Мы знаем, о ком он говорит. Мы видели этого приземистого, длиннорукого, рыжего эсэсовца, с которого при обыске стащили эти пропахшие потом брезентовые вериги. Мы втроем допрашивали его, и до сих пор, вспоминая это, невольно содрогаемся от омерзения.

Гул самолетов уже перешел на свист. Идут в пике. Стреляют.

И вот близко, на том берегу, все: бревенчатая изба, колодезный журавль, заиндевевшие березки, сама земля — вдруг взметывается в бурых дымках разрывов, поднимается и падает. Несколько бомб попали в реку. Летят в небо фонтаны воды и зеленые осколки льда. Взрывом выдавило стекло и в нашей избе. Мороз ворвался в комнату.

— Уцелели! — сквозь зубы сердито говорит Юсим. Он бледен, но, по-прежнему владея собой, вытирает полотенцем лоснящиеся от масла губы.

И вдруг мы слышим такой знакомый, рассыпчатый смех Фадеева.

— Ну и дураки!.. Хлопцы, в блиндаж, да, да, да! И скорее. Второй раз жизнь по старому трамвайному билету не выиграешь.

Уже в мерзлой деревянной щели, когда все кругом снова гудит и грохочет, он философским, я бы сказал, даже академическим тоном поясняет свою неоконченную мысль:

— Все-таки в жизни масса условностей… Легче показать себя глупцом, идиотом, как мы все сейчас и сделали, да, да, да, чем дать повод подумать, что ты, так сказать, трус… Сколько хороших людей гибнет из-за этого, так сказать, не за понюшку табаку. Это показывает: все мы в душе, как раньше говорили, штафирки, необстрелянные штафирки, наряженные в военную форму и наделенные воинскими званиями… Да, да, да, и вы, товарищ полковой комиссар, я ведь знаю вашу биографию… А вот там третьего дня настоящий солдат не постеснялся в таком вот случае повалить меня на снег, зарыться рядом и поливал меня предпоследними словами, пока не кончилась бомбежка… Вот это настоящая военная косточка. Да, да, да. Такого подстрелить трудно.

ОБЕСПЕЧЕНИЕ СВЯЗИ

Мы привезли с собой целые охапки, что там охапки — горы корреспонденции. Но из-за метели наземная связь все эти дни, как и солнце, появлялась редко. По военному телеграфу едва успевали проходить оперативные сводки командования, политдонесения. Даже некоторые из наших старых корреспонденций продолжали лежать на столике нашего друга ДС — дежурного связи.

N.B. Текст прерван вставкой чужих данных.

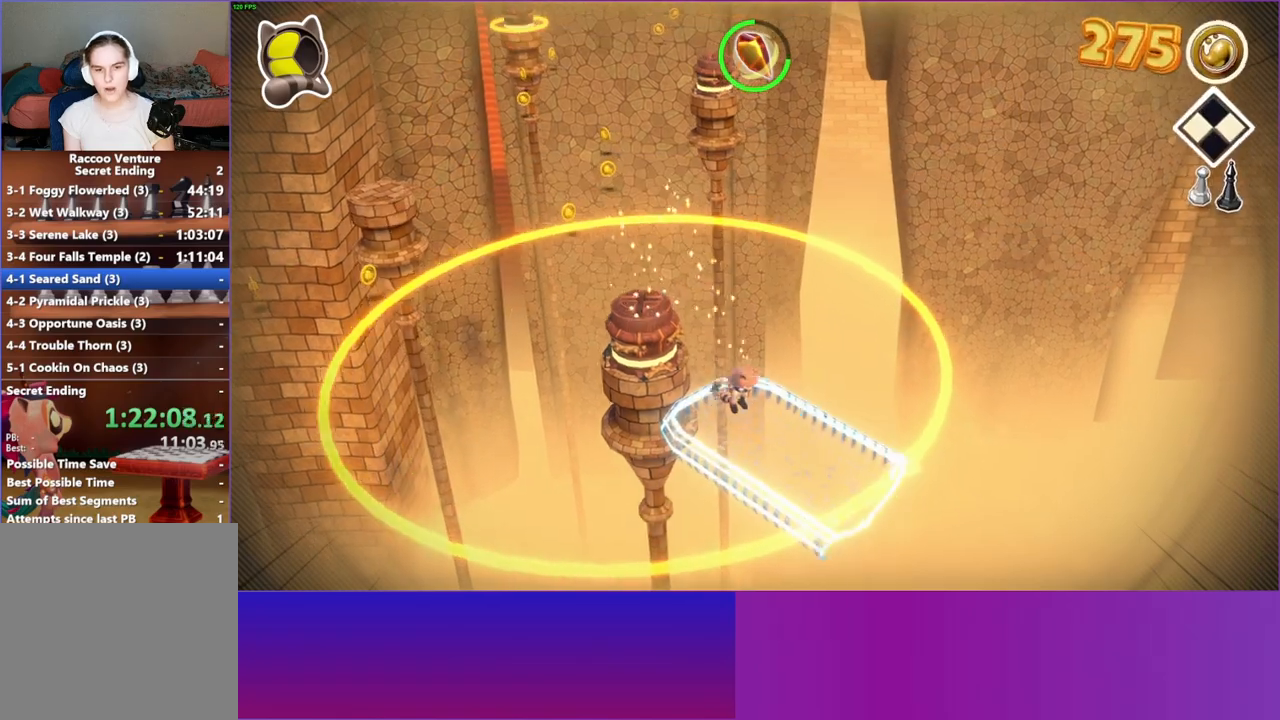
{"buttons": [], "left_stick": "down-right", "right_stick": "center", "events": [[200, "Y", "down"], [333, "Y", "up"]]}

В телеграммах же, пришедших из «Гранита», наш начальник, полковник Лазарев, не без иронии интересовался, почему, мол, в такую горячую пору от нас ни слуху ни духу и как мы проводим свои досуги. Последняя телеграмма требовала уже не объяснения, а немедленного выезда в Москву вместе с материалом. В этом был резон. Даже милый ДС, слывший другом литераторов и влюбленными глазами смотревший на расстроенного, рассерженного Фадеева, развел руками и в ответ на его сетования привел веселенькую галльскую пословицу, что, мол, даже и самая красивая девушка Франции не может дать больше того, что имеет.

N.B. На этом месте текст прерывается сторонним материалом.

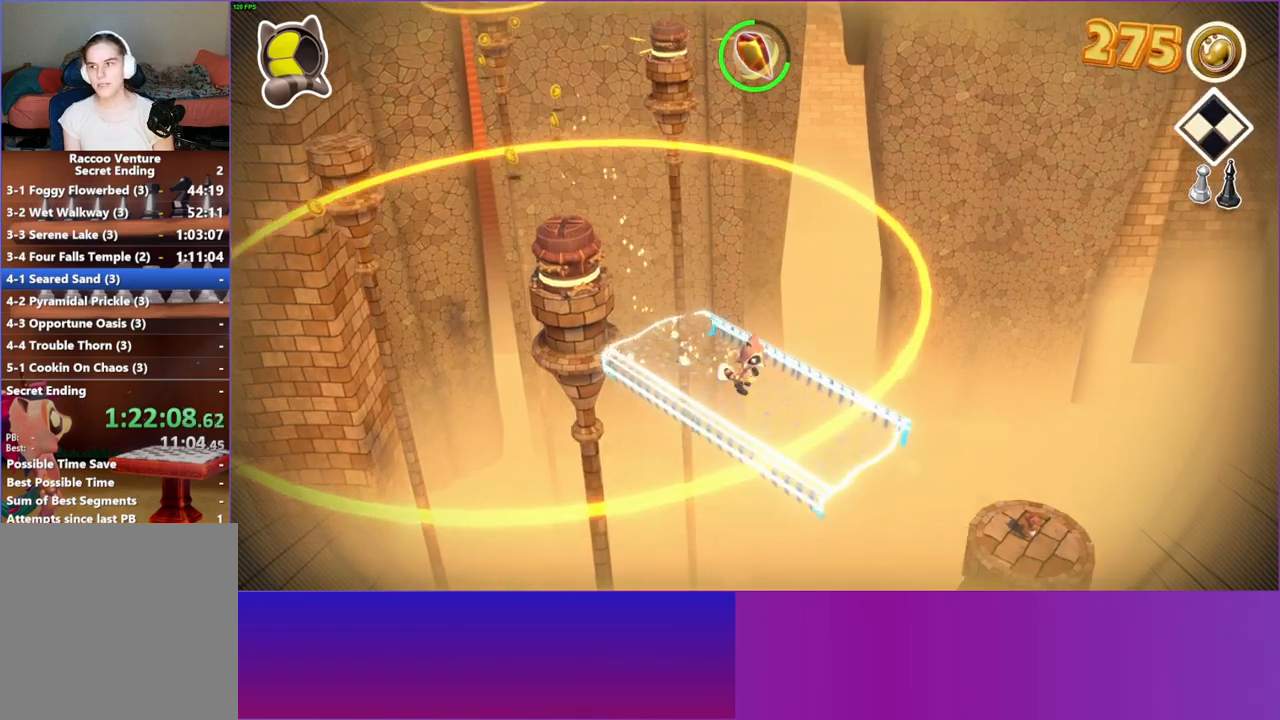
{"buttons": [], "left_stick": "down-right", "right_stick": "center", "events": []}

— То есть как это так, капитан? — вспылил Фадеев.

— Позвольте доложить, товарищ бригадный комиссар: обрываются провода, — огорченно разъяснил ДС. — Не имею «Гранита» на проводе сутками. Идут только шифровки.

…И вот мы в Москве, в «Правде», где в те дни было, пожалуй, даже похолоднее, чем в сложенном из веток шалаше в ржевских лесах. И так же, как там, люди ходят в ватниках, в стеганых штанах, в валенках. Ночью, после выпуска номера, редакция превращалась в своеобразную гостиницу. Не только мы, военные корреспонденты, но и весь ее литературный аппарат во главе с главным редактором, насчитывавший в те дни не более полутора десятков человек, ложились спать на диванах в тех же комнатах, где и работали.

На второй день в комнате, которую мы делили с корреспондентом Петром Лиловым, только что прибывшим с Западного фронта, зазвонил телефон. Фадеев. Он говорил из какой-то гостиницы.

— Ну как, материал передал?

— Вручил.

— И что сказали?

— Читают…

— Еще все читают… А мы столько километров по морозу, да, да, да…

— К ночи обещали просмотреть…

— Это когда же? Сейчас полночь.

— Под утро. Когда загорится последняя полоса…

— Столько ждать!.. И все-таки… Ну вот что — есть новость. В Москве Жан Ришар Блок… Да, да, да… Жан Ришар Блок. Сходим к нему. Великолепнейший француз. Хотите?

— Что за вопрос — хотим, конечно.

— Ладно… Тогда захватите что у кого есть из съестного…

У меня в подсумке оказалась банка консервов «лосось» и черствая, с позеленевшим брюшком, булка, полученная в редакционном буфете. Лидов извлек из кармана шинели аптекарский пузырек с жидкостью, казавшейся зеленоватой. На пузырьке был кокетливый гофрированный колпачок, и из-под него тянулся шлейф добротной, довоенной сигнатурки. Но великолепие содержимого не вызывало сомнений. Тут уж сказались связи друга с фронтовой медициной.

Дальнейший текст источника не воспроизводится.